** Opening Records shown block **

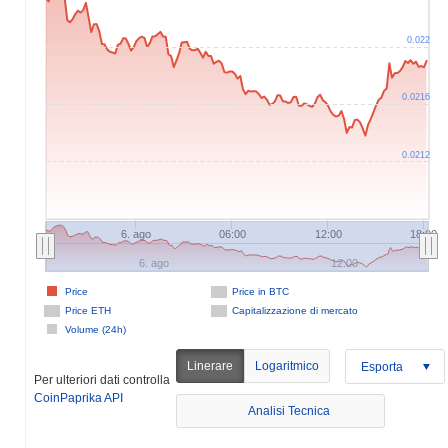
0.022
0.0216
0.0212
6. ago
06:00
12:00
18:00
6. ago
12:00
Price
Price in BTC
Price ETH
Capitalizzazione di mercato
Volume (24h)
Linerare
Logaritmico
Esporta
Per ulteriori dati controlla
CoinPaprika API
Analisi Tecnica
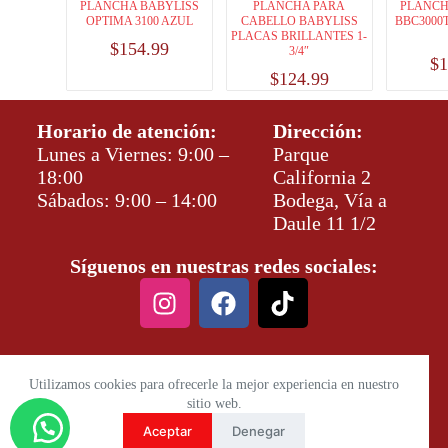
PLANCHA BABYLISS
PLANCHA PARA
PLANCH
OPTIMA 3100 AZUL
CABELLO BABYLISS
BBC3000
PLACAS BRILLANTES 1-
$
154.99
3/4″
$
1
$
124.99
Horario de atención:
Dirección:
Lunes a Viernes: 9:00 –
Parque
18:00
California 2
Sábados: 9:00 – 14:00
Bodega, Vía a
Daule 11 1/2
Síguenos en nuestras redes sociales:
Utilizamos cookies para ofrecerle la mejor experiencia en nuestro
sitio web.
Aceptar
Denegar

** Closing Records shown block **

## [Prompt]
Although the records above contain pictures, output every line exactly and leave the pictures out.

## [Answer for the task]
0.022
0.0216
0.0212
6. ago
06:00
12:00
18:00
6. ago
12:00
Price
Price in BTC
Price ETH
Capitalizzazione di mercato
Volume (24h)
Linerare
Logaritmico
Esporta
Per ulteriori dati controlla
CoinPaprika API
Analisi Tecnica
PLANCHA BABYLISS
PLANCHA PARA
PLANCH
OPTIMA 3100 AZUL
CABELLO BABYLISS
BBC3000
PLACAS BRILLANTES 1-
$
154.99
3/4″
$
1
$
124.99
Horario de atención:
Dirección:
Lunes a Viernes: 9:00 –
Parque
18:00
California 2
Sábados: 9:00 – 14:00
Bodega, Vía a
Daule 11 1/2
Síguenos en nuestras redes sociales:
Utilizamos cookies para ofrecerle la mejor experiencia en nuestro
sitio web.
Aceptar
Denegar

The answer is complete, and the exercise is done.